WHAT THE EXERCISE ASKS: Copy out everything from the line containing "bìa trái) và" down to the end of the records, switching every "Tây Ninh" to "Bình Phước" and leaving all else unchanged. Give only those lines.

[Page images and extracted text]
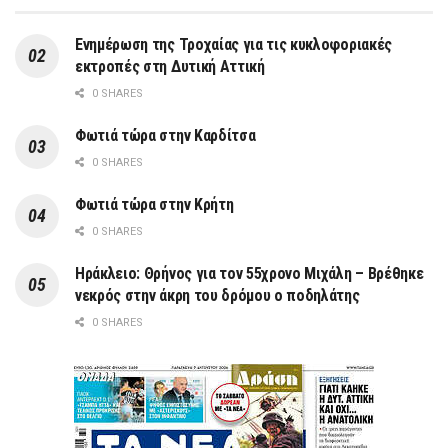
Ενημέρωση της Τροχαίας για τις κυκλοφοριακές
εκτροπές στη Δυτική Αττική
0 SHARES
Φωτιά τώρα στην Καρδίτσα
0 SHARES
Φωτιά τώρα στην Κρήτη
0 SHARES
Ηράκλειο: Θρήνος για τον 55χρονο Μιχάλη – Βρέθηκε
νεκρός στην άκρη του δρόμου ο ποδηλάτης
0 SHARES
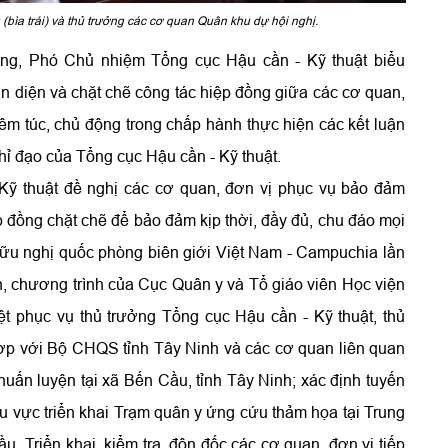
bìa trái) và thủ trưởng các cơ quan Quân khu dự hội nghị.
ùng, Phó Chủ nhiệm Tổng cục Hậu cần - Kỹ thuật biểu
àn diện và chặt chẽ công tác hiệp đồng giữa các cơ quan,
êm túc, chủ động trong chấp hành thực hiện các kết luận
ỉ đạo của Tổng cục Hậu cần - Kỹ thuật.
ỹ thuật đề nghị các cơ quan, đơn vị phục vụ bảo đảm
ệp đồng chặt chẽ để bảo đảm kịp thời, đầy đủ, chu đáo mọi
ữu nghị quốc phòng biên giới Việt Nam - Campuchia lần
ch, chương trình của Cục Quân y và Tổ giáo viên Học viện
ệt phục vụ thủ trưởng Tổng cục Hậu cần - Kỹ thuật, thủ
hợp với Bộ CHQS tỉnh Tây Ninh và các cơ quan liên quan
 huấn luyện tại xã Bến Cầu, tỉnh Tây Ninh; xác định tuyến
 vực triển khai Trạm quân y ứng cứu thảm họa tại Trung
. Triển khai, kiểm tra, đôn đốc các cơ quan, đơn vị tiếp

TASK RESPONSE:
bìa trái) và thủ trưởng các cơ quan Quân khu dự hội nghị.
ùng, Phó Chủ nhiệm Tổng cục Hậu cần - Kỹ thuật biểu
àn diện và chặt chẽ công tác hiệp đồng giữa các cơ quan,
êm túc, chủ động trong chấp hành thực hiện các kết luận
ỉ đạo của Tổng cục Hậu cần - Kỹ thuật.
ỹ thuật đề nghị các cơ quan, đơn vị phục vụ bảo đảm
ệp đồng chặt chẽ để bảo đảm kịp thời, đầy đủ, chu đáo mọi
ữu nghị quốc phòng biên giới Việt Nam - Campuchia lần
ch, chương trình của Cục Quân y và Tổ giáo viên Học viện
ệt phục vụ thủ trưởng Tổng cục Hậu cần - Kỹ thuật, thủ
hợp với Bộ CHQS tỉnh Bình Phước và các cơ quan liên quan
 huấn luyện tại xã Bến Cầu, tỉnh Bình Phước; xác định tuyến
 vực triển khai Trạm quân y ứng cứu thảm họa tại Trung
. Triển khai, kiểm tra, đôn đốc các cơ quan, đơn vị tiếp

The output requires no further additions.